- _Text shown_
Start of Block

The way to solve cpu load too high of Java application


Today, I found the cpu of load of my server is too high,and the server is just running a Java application.

Here are my operation steps.

  1. I used top command to find the application's pid. The pid is 25713.

  2. I used top -H -p 25713 command to find some pids which used the most of cpu. Such as 25719 tomcat 20 0 10.6g 1.5g 13m R 97.8 4.7 314:35.22 java.

  3. I used jstack -F 25713 command to print the dump info.Such as "Gang worker#4 (Parallel GC Threads)" os_prio=0 tid=0x00007f5f10021800 nid=0x6477 runnable

  4. I searched the pid from the dump file. Then I found that the pids which used most of cpu are all like "Gang worker#4 (Parallel GC Threads)" os_prio=0 tid=0x00007f5f10021800 nid=0x6477 runnable

  5. After I used the jstack command, then the cpu became normal!

Here are my questions:

  1. Why GC Threads made the cpu load too high.
  2. Why after I used jstack command the cpu became nomal.

More than this time, every time.

Here are some normal logs.2015-10-10T10:17:52.019+0800: 71128.973: [GC (Allocation Failure) 2015-10-10T10:17:52.019+0800: 71128.973: [ParNew: 309991K->206K(348416K), 0.0051145 secs] 616178K->306393K(1009920K), 0.0052406 secs] [Times: user=0.09 sys=0.00, real=0.01 secs]

When the CPU comes too high, the GC log stay in [GC (Allocation Failure) 2015-10-10T10:18:10.564+0800: 71147.518: [ParNew:, and there is no other logs.

End of Block

- _Work instructions_
1. In the post about high CPU load in a Java application, what pid did the top command show for the application?
2. Continue the post about high CPU load in a Java application from where it stops.

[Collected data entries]
Start of Block

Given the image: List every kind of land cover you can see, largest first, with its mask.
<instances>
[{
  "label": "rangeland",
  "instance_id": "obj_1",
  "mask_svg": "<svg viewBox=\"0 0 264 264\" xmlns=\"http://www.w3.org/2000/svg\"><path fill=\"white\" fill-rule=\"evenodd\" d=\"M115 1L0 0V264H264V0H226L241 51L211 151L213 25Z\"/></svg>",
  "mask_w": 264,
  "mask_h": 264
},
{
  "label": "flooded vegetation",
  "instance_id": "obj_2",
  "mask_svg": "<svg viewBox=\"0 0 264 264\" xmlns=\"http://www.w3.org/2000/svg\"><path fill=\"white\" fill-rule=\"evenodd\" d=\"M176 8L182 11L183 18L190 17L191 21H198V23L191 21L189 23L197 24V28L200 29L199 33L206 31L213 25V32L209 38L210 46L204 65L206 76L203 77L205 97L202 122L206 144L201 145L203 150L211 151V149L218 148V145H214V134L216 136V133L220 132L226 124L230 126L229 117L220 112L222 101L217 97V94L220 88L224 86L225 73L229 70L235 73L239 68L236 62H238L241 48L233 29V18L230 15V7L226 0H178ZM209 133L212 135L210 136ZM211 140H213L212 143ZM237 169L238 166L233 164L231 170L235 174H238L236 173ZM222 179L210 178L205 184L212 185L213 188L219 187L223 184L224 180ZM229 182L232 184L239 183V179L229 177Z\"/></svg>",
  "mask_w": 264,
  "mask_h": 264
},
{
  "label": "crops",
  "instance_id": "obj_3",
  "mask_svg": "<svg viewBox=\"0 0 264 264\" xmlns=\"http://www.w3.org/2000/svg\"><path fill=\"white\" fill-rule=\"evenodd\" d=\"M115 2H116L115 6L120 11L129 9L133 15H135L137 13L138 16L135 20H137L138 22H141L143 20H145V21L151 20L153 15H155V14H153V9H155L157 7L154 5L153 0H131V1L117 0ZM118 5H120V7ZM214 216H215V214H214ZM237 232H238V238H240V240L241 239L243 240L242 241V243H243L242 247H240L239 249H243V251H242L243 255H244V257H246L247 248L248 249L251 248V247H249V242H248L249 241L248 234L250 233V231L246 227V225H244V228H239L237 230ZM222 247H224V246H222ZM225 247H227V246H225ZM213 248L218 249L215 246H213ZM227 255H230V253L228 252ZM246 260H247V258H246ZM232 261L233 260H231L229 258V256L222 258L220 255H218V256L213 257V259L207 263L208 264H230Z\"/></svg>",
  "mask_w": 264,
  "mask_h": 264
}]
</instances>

End of Block

- _Results of the exercise_
1. 25713

2.
When I execute jstack command, the log printed

2015-10-10T10:17:50.757+0800: 53501.137: [GC (Allocation Failure) 2015-10-10T10:17:50.757+0800: 53501.137: [ParNew: 210022K->245K(235968K), 369.6907808 secs] 400188K->1
90410K(1022400K), 369.6909604 secs] [Times: user=3475.15 sys=11.69, real=369.63 secs] 

Solution

  • Just guessing, you might be affected by the futex_wait bug present in certain kernel versions.

    More generally, jstack -F sends a signal to the process, which will interrupt any thread that may be sleeping. So maybe GC threads just spin-waiting for another thread that somehow missed a wakeup. I.e. if it's indeed stuck in a GC and sending a signal fixes the problem then this may point to a locking or memory ordering bug, if not in the kernel then in the JVM.

    Instead of using jstack -F you could try sending SIGBREAK to the process and see if that has the same effect.